*** Data for this exercise ***

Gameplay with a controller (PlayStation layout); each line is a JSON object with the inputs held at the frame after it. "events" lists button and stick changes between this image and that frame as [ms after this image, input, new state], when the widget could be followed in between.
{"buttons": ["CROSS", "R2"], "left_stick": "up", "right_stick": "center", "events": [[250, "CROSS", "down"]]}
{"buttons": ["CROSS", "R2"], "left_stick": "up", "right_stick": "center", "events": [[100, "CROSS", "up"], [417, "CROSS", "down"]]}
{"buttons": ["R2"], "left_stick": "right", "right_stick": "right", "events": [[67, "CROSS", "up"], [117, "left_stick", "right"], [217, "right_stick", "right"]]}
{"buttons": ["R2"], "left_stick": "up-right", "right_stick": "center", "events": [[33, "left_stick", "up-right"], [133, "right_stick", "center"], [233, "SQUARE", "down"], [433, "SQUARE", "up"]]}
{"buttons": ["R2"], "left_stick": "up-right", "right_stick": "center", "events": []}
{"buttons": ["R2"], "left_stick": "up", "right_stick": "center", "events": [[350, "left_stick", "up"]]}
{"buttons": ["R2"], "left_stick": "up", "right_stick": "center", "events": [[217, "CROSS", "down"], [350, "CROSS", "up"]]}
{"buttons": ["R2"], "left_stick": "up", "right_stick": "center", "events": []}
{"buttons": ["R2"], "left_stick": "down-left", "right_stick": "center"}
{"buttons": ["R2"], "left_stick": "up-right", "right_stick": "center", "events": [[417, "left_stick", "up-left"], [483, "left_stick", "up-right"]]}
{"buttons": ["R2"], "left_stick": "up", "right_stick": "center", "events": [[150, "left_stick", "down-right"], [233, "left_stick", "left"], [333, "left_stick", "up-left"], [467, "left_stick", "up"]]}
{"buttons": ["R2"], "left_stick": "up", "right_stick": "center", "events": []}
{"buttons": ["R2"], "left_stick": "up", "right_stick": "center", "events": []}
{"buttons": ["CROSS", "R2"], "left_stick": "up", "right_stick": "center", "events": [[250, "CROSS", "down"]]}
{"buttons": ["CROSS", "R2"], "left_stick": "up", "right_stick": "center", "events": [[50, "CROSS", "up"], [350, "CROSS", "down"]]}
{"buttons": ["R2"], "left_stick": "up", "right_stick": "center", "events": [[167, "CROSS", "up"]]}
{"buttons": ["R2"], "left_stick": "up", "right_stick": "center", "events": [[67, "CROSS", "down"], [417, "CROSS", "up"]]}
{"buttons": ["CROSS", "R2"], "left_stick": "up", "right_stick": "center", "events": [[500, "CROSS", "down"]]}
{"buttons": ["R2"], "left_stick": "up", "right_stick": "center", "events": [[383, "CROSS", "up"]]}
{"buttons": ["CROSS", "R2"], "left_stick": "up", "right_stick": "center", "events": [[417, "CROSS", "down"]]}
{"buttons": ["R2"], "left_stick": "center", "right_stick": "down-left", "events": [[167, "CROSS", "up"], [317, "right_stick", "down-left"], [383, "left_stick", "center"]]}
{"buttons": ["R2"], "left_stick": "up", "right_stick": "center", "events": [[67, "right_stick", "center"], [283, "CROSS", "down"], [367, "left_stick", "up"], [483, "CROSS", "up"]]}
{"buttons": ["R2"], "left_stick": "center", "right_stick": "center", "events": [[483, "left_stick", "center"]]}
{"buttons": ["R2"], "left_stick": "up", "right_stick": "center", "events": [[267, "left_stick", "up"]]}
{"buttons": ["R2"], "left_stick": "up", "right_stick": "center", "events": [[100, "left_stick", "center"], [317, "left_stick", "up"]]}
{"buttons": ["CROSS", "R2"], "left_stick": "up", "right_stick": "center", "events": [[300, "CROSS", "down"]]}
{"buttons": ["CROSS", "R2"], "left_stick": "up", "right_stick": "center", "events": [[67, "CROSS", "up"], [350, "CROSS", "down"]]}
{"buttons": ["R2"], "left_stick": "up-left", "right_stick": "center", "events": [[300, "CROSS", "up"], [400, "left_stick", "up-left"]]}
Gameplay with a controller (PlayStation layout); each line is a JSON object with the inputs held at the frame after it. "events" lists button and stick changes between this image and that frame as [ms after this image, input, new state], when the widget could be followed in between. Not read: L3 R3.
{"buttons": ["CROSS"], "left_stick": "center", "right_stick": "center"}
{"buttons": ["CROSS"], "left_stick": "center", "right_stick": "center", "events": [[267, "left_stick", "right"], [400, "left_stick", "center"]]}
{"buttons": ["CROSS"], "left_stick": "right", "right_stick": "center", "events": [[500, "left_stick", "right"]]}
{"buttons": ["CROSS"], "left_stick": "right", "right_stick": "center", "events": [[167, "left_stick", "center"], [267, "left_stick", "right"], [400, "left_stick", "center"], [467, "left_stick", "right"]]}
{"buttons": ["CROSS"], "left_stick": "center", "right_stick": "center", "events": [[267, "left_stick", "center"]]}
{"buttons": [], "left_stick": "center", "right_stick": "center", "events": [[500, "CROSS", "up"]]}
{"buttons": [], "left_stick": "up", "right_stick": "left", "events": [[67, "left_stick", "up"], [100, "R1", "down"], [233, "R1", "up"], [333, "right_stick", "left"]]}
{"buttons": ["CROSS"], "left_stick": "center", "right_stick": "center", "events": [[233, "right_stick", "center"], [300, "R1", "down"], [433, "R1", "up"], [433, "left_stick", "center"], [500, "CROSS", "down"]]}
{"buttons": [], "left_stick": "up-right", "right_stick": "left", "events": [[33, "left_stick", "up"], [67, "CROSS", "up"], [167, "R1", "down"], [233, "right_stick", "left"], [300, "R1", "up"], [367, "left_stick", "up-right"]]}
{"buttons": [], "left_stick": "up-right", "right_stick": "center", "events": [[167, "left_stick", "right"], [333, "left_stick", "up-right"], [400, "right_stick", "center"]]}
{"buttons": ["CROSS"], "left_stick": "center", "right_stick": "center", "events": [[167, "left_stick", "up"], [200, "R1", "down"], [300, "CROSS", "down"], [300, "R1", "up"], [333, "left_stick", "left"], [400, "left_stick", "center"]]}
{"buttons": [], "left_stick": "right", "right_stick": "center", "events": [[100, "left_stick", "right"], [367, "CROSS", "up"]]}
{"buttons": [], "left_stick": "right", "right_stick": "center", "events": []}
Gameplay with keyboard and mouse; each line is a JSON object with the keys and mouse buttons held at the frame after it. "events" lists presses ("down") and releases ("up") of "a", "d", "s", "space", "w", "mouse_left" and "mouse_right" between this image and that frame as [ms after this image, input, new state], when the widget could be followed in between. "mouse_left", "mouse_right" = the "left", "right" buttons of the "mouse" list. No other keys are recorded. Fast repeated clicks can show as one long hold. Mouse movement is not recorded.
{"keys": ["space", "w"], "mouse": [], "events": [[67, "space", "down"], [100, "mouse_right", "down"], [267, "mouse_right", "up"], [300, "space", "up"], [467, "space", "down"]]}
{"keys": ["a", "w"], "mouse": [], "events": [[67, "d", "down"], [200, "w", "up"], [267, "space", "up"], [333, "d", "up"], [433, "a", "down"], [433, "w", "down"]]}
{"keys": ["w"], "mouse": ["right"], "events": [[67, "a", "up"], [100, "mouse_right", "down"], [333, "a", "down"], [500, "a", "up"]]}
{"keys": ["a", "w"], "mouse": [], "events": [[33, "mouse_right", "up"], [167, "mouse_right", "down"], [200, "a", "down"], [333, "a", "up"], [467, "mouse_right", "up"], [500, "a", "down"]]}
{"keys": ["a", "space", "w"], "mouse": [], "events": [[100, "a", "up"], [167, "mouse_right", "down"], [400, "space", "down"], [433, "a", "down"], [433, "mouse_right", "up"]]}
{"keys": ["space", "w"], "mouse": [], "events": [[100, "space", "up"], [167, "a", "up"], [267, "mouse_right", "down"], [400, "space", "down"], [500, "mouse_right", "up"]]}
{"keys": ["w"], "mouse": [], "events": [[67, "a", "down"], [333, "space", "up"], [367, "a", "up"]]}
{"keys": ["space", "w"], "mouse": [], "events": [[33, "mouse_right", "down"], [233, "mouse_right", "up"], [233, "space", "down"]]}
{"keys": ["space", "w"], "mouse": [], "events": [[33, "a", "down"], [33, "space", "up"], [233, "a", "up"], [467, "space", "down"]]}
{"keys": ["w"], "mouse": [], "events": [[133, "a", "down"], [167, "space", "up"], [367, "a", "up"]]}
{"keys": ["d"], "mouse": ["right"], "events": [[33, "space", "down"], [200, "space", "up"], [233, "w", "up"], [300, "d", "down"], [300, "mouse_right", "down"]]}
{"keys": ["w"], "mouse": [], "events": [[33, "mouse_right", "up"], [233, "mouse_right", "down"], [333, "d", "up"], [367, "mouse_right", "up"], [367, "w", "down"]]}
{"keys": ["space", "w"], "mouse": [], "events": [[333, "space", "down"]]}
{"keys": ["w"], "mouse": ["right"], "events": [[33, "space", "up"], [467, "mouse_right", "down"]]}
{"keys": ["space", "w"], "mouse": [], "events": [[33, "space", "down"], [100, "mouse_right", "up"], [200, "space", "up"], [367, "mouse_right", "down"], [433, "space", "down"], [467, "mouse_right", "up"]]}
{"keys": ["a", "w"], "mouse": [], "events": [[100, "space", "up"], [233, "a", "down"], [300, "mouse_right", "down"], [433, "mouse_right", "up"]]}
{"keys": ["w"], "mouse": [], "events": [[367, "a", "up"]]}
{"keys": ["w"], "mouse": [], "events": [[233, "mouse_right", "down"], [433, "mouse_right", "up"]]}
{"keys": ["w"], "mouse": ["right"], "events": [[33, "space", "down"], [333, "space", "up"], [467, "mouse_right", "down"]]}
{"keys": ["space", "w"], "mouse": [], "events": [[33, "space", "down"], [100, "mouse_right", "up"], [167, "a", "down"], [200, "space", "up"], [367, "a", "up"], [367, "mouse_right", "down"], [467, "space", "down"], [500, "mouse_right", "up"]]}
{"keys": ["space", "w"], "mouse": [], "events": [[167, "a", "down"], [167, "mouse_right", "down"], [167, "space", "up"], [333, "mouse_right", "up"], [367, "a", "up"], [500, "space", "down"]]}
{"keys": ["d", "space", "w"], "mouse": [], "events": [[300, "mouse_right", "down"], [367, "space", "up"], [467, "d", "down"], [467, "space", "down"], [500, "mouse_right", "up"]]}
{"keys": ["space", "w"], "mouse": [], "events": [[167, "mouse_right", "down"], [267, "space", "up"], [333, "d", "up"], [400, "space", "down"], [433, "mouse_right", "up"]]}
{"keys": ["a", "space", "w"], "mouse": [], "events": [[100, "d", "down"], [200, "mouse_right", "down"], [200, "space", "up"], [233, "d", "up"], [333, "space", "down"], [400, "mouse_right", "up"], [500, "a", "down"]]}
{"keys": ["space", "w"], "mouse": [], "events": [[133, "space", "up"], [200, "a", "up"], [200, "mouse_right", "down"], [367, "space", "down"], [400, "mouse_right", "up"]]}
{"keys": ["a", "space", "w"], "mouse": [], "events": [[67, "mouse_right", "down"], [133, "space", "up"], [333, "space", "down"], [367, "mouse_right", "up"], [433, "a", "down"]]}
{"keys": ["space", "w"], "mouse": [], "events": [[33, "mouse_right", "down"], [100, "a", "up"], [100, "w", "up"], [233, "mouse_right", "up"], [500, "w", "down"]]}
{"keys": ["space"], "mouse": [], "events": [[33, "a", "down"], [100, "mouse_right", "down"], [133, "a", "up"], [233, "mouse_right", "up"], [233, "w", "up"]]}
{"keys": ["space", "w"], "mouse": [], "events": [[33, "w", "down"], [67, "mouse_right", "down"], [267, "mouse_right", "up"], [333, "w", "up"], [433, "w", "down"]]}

***

The problem:
Please go through the data above and copy each line containing the word "layout".

The answer:
Gameplay with a controller (PlayStation layout); each line is a JSON object with the inputs held at the frame after it. "events" lists button and stick changes between this image and that frame as [ms after this image, input, new state], when the widget could be followed in between.
Gameplay with a controller (PlayStation layout); each line is a JSON object with the inputs held at the frame after it. "events" lists button and stick changes between this image and that frame as [ms after this image, input, new state], when the widget could be followed in between. Not read: L3 R3.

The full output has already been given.